_EXERCISES_:
#1 Name every keyword listed in the summary of the paper on identity-preserving image-to-video generation.
#2 Continue the summary of the paper on identity-preserving image-to-video generation, starting after its final sentence.

_TEXT PROVIDED_:

——

Identity-Preserving Image-to-Video Generation via Reward-Guided Optimization¶

Conference: CVPR 2026 arXiv: 2510.14255 Code: https://ipro-alimama.github.io/ (project page) Area: Diffusion Models / Video Generation Keywords: image-to-video, identity preservation, reinforcement learning, face reward, diffusion model fine-tuning

TL;DR¶

This paper proposes IPRO, which directly optimizes a video diffusion model via reinforcement learning and a differentiable facial identity scorer, significantly improving face identity consistency in image-to-video generation without modifying the model architecture, achieving 20%–45% FaceSim gains on Wan 2.2.

Background & Motivation¶

Background: Image-to-video (I2V) generation has advanced considerably, with Diffusion Transformer models such as CogVideoX, HunyuanVideo, and Wan capable of synthesizing temporally coherent, high-quality videos from static images. Human-centric video generation represents a key application of I2V.

Limitations of Prior Work: Existing I2V models struggle to preserve the identity of input portraits in generated videos, especially under large facial expression changes or significant motion. This problem is further exacerbated when the face occupies only a small region of the image. As the number of frames increases, errors propagate across frames, causing gradual identity degradation and divergence from the initial frame.

Key Challenge: On one hand, identity information is fully encoded in the first frame and is not missing. On the other hand, existing approaches that inject additional identity modules into the model suffer from exposure bias—training relies on ground-truth intermediate states, while inference relies on the model's own generated states, leading to error accumulation and identity drift. Moreover, such architecture-invasive methods are inherently designed for single-person scenarios and do not generalize well to multi-person settings.

——

_DATA SHOWN_:
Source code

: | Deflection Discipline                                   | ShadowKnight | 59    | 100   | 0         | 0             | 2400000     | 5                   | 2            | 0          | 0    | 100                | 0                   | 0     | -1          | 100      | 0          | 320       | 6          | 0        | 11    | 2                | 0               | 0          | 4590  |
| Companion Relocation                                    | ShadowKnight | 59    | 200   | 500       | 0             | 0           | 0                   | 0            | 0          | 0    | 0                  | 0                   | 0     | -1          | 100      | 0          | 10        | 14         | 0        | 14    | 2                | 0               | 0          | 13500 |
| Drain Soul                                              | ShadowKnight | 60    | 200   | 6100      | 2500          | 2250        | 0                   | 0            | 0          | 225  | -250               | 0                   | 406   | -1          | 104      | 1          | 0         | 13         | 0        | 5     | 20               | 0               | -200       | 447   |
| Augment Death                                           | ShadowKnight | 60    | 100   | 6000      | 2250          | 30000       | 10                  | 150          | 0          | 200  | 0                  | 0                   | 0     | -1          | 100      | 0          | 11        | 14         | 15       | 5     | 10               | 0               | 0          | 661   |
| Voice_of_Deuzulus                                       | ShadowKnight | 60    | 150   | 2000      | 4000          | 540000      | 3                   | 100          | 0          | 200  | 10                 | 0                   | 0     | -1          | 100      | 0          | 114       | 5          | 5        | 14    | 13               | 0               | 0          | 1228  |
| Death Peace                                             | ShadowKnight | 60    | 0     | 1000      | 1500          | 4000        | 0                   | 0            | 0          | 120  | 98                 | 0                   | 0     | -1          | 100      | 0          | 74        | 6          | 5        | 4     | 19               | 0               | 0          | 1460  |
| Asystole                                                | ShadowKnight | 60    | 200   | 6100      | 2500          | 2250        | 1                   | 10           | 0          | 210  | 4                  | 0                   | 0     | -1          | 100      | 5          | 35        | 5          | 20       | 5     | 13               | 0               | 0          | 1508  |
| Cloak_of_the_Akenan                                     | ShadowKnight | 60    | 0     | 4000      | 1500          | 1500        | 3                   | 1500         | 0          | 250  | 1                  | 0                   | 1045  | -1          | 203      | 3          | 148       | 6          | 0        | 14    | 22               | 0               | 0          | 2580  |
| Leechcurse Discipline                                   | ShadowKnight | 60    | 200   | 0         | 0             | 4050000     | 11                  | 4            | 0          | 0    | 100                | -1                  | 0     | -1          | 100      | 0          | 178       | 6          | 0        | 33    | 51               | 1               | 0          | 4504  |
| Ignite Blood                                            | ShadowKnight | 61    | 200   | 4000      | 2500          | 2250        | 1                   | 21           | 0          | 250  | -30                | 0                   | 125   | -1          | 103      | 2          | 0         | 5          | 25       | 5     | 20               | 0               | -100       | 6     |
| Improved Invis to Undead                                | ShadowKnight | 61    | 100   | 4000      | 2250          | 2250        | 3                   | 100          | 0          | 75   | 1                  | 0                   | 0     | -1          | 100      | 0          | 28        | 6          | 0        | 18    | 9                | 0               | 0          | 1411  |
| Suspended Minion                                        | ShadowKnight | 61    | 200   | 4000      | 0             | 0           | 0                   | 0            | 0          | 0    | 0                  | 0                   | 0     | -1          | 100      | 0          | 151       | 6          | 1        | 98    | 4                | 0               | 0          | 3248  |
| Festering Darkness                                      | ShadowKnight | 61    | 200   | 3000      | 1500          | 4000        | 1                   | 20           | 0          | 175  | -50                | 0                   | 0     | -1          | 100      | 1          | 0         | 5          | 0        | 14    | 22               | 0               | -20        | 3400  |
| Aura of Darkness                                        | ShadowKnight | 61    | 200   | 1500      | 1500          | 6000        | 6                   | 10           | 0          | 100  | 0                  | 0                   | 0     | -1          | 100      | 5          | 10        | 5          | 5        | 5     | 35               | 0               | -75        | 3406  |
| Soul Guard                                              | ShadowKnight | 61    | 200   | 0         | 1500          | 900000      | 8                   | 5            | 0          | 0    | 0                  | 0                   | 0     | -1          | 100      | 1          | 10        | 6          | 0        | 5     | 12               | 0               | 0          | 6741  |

——

_RESPONSES_:
#1
- image-to-video
- identity preservation
- reinforcement learning
- face reward
- diffusion model fine-tuning

#2
Goal: Can the identity-preserving capability of a general-purpose I2V foundation model be enhanced without modifying its architecture or compromising its original generation quality?

Key Insight: From a reinforcement learning perspective, a facial identity scorer (ArcFace) is used as a reward model, and diffusion model parameters are directly optimized via gradient backpropagation to generate videos with stronger identity consistency.

Core Idea: The cosine similarity of ArcFace face embeddings serves as a differentiable reward signal; truncated backpropagation through the denoising process is used to fine-tune the video diffusion model and improve identity preservation.

Method¶

Overall Architecture¶

IPRO takes initial noise \(x_T\) and a conditioning image as inputs, performs a full \(T\)-step sampling through the video diffusion model to produce generated videos, decodes them to pixel space via a frozen VAE decoder, and scores them with a face reward model. The reward signal is backpropagated to the trainable parameters of the diffusion model. The framework comprises three core components: facial reward feedback learning, the Facial Scoring Mechanism (FSM), and KL divergence regularization.

Key Designs¶

Facial Reward Feedback Learning:
- Function: Directly optimizes the diffusion model to maximize facial identity consistency in generated videos.
- Mechanism: The objective is \(J(\theta) = \mathbb{E}_{x_T \sim N(0,I)}[R_{face}(sample(\theta, x_T))]\), i.e., maximizing the face reward of videos sampled from random noise. To reduce memory consumption and accelerate optimization, the DRaFT truncation strategy is adopted, backpropagating gradients only through the last \(K\) steps (\(K=4\)): \(\nabla_\theta R_{face}^K = \sum_{t=0}^{K} \frac{\partial R_{face}}{\partial x_t} \cdot \frac{\partial x_t}{\partial \theta}\). This is motivated by the observation that late-stage denoising steps have the greatest influence on appearance details.
- Design Motivation: Compared to supervised fine-tuning (SFT), reward feedback learning generates from pure noise, aligning the training distribution with the inference distribution and directly eliminating exposure bias. Frame-level SFT losses cannot perceive gradual, small-magnitude identity drift, whereas a holistic reward can directly optimize long-term identity consistency.
Facial Scoring Mechanism (FSM):
- Function: Provides a robust, multi-angle face reward signal and prevents copy-paste behavior.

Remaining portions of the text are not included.